When high-availability control plane is activated for a cluster, the three control plane nodes are spread over different availability zones (AZ). Depending on the number of AZs in the region, the logic is:

  • In case of three or more AZs in the region, each control plane node is assigned to a different AZ, selected randomly.
  • In case of two AZs in the region (as is the case in cn-north-1), both AZs get used. Two of the control plane nodes will share the same AZ.

When converting a cluster with a single control plane node to high availability, the AZ used by the control plane node before is re-used. Additional AZs are assigned by applying the logic described above. Here, the AZ assignment of existing worker node pools is taken into account.

Upgrades from previous releases

When upgrading a cluster to workload cluster release v11.4.0 or later, the cluster will still only have one control plane node after the upgrade. The API unavailability during the upgrade that is expected for a single control plane node will apply for this upgrade.

A conversion to high availability can be triggered after the upgrade is complete.

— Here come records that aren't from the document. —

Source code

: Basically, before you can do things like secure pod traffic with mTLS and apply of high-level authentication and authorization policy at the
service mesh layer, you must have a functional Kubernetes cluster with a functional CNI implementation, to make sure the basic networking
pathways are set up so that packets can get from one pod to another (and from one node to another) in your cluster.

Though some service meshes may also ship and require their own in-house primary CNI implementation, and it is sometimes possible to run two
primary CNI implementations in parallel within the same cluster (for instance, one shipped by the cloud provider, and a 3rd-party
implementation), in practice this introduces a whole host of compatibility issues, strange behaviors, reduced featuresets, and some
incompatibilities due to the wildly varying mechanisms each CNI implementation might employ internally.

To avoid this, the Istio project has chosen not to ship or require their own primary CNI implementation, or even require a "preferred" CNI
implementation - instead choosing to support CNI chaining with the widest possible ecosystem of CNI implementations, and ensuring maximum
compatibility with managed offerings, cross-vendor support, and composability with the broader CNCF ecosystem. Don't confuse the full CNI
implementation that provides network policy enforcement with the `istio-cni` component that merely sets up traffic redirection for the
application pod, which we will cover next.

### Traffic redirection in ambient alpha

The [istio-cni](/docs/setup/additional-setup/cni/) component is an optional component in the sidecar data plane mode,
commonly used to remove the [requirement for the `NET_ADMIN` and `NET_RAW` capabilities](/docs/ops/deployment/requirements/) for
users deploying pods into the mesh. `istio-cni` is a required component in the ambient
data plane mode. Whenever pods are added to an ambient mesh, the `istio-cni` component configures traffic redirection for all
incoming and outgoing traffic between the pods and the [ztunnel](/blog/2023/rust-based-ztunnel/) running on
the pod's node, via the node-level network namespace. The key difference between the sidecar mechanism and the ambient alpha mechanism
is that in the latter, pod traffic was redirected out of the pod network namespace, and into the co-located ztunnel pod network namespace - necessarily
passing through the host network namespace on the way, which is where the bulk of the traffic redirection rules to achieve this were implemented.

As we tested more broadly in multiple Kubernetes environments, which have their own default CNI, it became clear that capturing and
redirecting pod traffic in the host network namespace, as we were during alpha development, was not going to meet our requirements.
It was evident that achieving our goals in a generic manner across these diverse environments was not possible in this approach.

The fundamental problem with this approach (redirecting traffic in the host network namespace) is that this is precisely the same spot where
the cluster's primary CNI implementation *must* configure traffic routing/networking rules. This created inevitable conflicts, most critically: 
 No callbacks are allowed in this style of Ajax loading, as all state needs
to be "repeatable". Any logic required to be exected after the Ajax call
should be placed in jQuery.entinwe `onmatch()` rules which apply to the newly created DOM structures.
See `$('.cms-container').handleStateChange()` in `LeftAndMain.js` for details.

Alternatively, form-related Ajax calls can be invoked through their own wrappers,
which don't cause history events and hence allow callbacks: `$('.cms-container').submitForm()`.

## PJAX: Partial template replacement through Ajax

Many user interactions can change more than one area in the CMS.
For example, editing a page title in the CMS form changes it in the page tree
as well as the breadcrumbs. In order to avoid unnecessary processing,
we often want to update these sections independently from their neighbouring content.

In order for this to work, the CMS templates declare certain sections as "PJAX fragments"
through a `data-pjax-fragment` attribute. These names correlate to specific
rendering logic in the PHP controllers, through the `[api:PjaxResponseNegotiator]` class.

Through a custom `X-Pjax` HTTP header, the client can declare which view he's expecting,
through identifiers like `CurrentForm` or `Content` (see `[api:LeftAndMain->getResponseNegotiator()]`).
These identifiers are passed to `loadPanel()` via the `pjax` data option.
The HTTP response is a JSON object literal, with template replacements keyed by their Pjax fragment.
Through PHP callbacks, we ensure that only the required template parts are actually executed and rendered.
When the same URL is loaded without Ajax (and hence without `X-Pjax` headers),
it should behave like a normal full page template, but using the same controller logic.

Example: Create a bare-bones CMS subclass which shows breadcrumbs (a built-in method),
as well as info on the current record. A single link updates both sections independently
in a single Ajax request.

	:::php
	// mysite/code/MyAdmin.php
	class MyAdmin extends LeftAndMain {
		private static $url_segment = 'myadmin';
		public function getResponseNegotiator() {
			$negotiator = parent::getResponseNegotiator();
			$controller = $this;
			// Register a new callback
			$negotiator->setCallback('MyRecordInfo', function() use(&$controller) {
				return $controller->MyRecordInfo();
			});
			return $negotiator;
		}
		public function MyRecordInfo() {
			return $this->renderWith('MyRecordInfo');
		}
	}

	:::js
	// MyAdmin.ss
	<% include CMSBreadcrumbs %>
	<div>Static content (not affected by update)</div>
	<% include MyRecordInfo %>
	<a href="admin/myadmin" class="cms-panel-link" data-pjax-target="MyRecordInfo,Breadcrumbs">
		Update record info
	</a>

Conversion from a single control plane node to high availability

Clusters using workload cluster release v11.4.0 or above on AWS with a single control plane node can be converted via our user interfaces and APIs to run high-availability control planes.

Via the web UI

The web UI presents information on the control plane node in the cluster details page. Next to these details you will find a button Switch to high availability…, unless the cluster is currently undergoing an upgrade. Click this button and follow the instructions in the web UI.

Via gsctl

The gsctl CLI as of v0.23.1 provides the gsctl update cluster to change cluster details. Check the reference for the --master-ha flag.

Via the REST API

Check the v5 cluster modification API reference to find out how to convert a cluster programmatically using the Giant Swarm REST API.

Via the Management API

In order to convert a single node control plane to high availability, the cluster’s G8sControlPlane has to be modified. First you have to find the resource for your cluster ID. The following command helps with that:

kubectl get g8scontrolplanes.infrastructure.giantswarm.io \
  -l giantswarm.io/cluster=<CLUSTER_ID>

As a result, you should find one G8sControlPlane with the name showing in the first output column. Use that name in the kubectl edit command, or a kubectl patch command alternatively. For interactive editing:

kubectl edit g8scontrolplanes.infrastructure.giantswarm.io <NAME>

The .spec.replicas attribute, which specifies the number of control plane nodes to run, must be changed from 1 to 3.

For non-interactive patching:

kubectl patch g8scontrolplanes.infrastructure.giantswarm.io <NAME> \
  --type merge -p '{"spec": {"replicas": 3}}

Once that is done, the operators will reconcile the desired state and create the additional control plane nodes.

Technical details

Why three control plane nodes

At Giant Swarm we operate “stacked” clusters where etcd replicas run on the same machines as the Kubernetes control plane nodes. Each control plane node runs control plane components and a member of an etcd cluster.

In order to achieve high availability in an etcd cluster, a quorum (majority of members) is needed. With three members, one member is allowed to become dysfunctional at any time, e. g. through a machine failure or availability zone outage.

The number of three control plane nodes running three etcd members is a good balance between resilience and cost. While it would be technically possible to run five or more control plane nodes, this is not currently supported with Giant Swarm workload clusters.

Limitations

  • Currently only supported AWS. Not supported on Azure and KVM.
  • Short API downtimes are still possible during cluster modifications, especially when the leader of the etcd cluster (the member that handles write requests) changes. This happens when the node that hosts the etcd leader has to be modified. Typical cases for this would be an upgrade to a newer workload cluster release or the conversion from a single to multiple control plane nodes. These downtimes are expected to last only a few seconds.
  • Conversion of a cluster from high availability (three control plane nodes) to a single control plane node is not possible.